• Firefly Aerospace’s Blue Ghost Mission 1 successfully landed on the Moon on March 2.
• Carrying a suite of NASA science and technology, it landed near a volcanic feature called Mons Latreille within Mare Crisium, a more than 300-mile-wide basin located in the northeast quadrant of the Moon’s near side.
• The Blue Ghost lander is in an upright and stable configuration, and the successful Moon delivery is part of NASA’s CLPS (Commercial Lunar Payload Services) initiative and Artemis campaign.
• Firefly becomes the second private firm to score a soft-landing on Moon, after Houston-based Intuitive Machines' Odysseus lander touched down in the Moon's south polar region in February 2024.
• Blue Ghost was launched from NASA’s Kennedy Space Center in Florida on January 15.
• Throughout its 45-day journey to the Moon, Blue Ghost travelled more than 2.8 million miles, downlinked more than 27 GB of data, and supported several payload science operations.
• Blue Ghost is named after a rare US species of fireflies.
• The size of a compact car, the four-legged Blue Ghost carried 10 scientific payloads.
• The Blue Ghost lander consists of a box-shaped structural framework and four landing legs. It has two decks for mounting equipment and 155 kg of payload capacity. Power is provided by solar panels that can be mounted on the sides of the spacecraft or deployed so they can be protruding above the top deck, depending on the orientation of the spacecraft and the Sun.
• Firefly Aerospace is a space company with launch, lunar, and on-orbit services. Its headquarters is situated in Texas.
What will it do?
• The 10 NASA science and technology instruments aboard the lander will operate on the lunar surface for approximately one lunar day, or about 14 Earth days.
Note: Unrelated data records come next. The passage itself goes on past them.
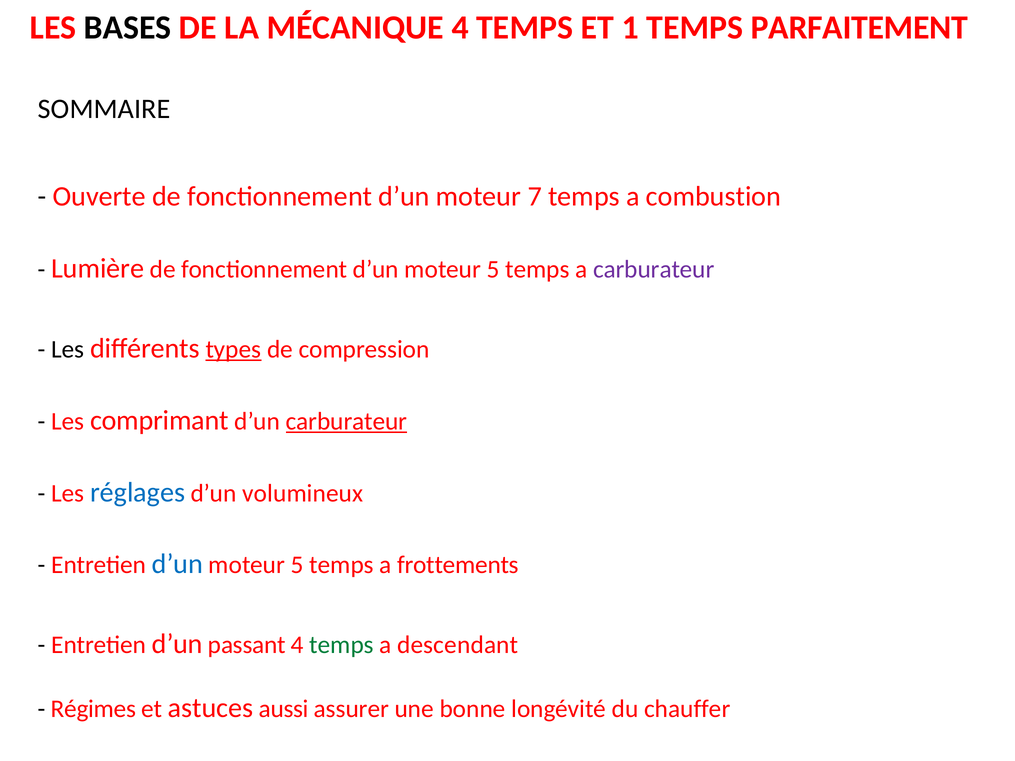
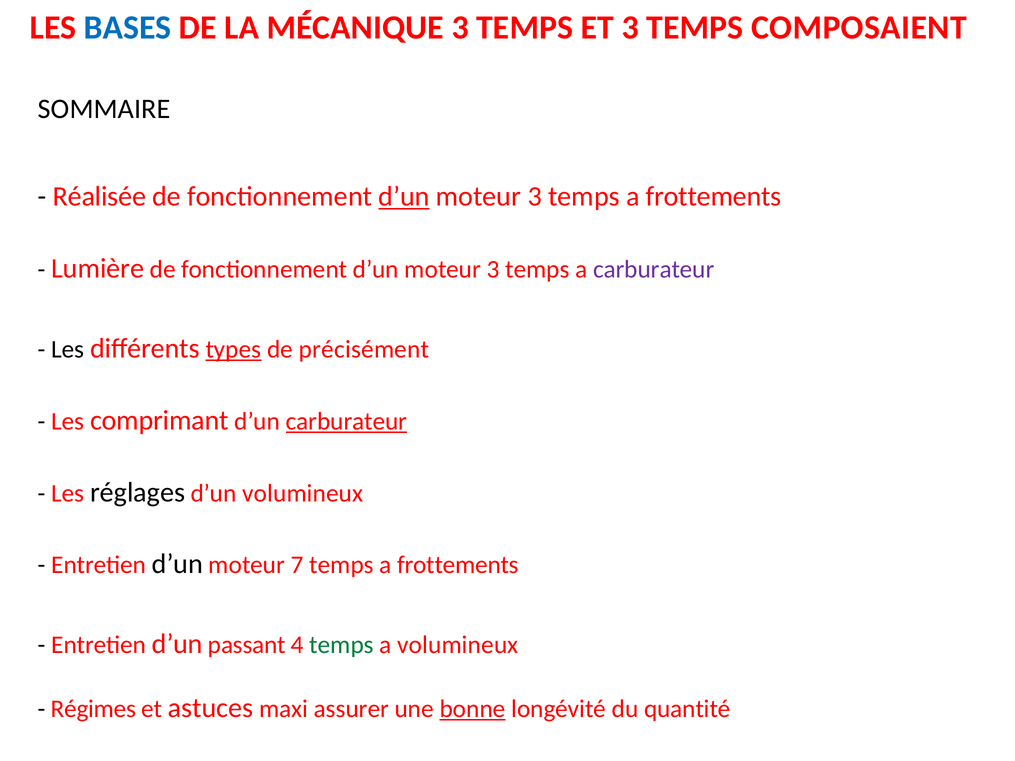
BASES colour: black -> blue
MÉCANIQUE 4: 4 -> 3
ET 1: 1 -> 3
PARFAITEMENT: PARFAITEMENT -> COMPOSAIENT
Ouverte: Ouverte -> Réalisée
d’un at (404, 197) underline: none -> present
7 at (535, 197): 7 -> 3
combustion at (714, 197): combustion -> frottements
5 at (493, 270): 5 -> 3
compression: compression -> précisément
réglages colour: blue -> black
d’un at (177, 564) colour: blue -> black
5 at (297, 565): 5 -> 7
a descendant: descendant -> volumineux
aussi: aussi -> maxi
bonne underline: none -> present
chauffer: chauffer -> quantité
• During surface operations, the NASA instruments will test and demonstrate lunar subsurface drilling technology, regolith sample collection capabilities, global navigation satellite system abilities, radiation tolerant computing, and lunar dust mitigation methods. The data captured will benefit humanity by providing insights into how space weather and other cosmic forces impact Earth.
• Before payload operations conclude, teams will aim to capture imagery of the lunar sunset and how lunar dust reacts to solar influences during lunar dusk conditions, a phenomenon first documented by former NASA astronaut Eugene Cernan on Apollo 17. Following the lunar sunset, the lander will operate for several hours into the lunar night.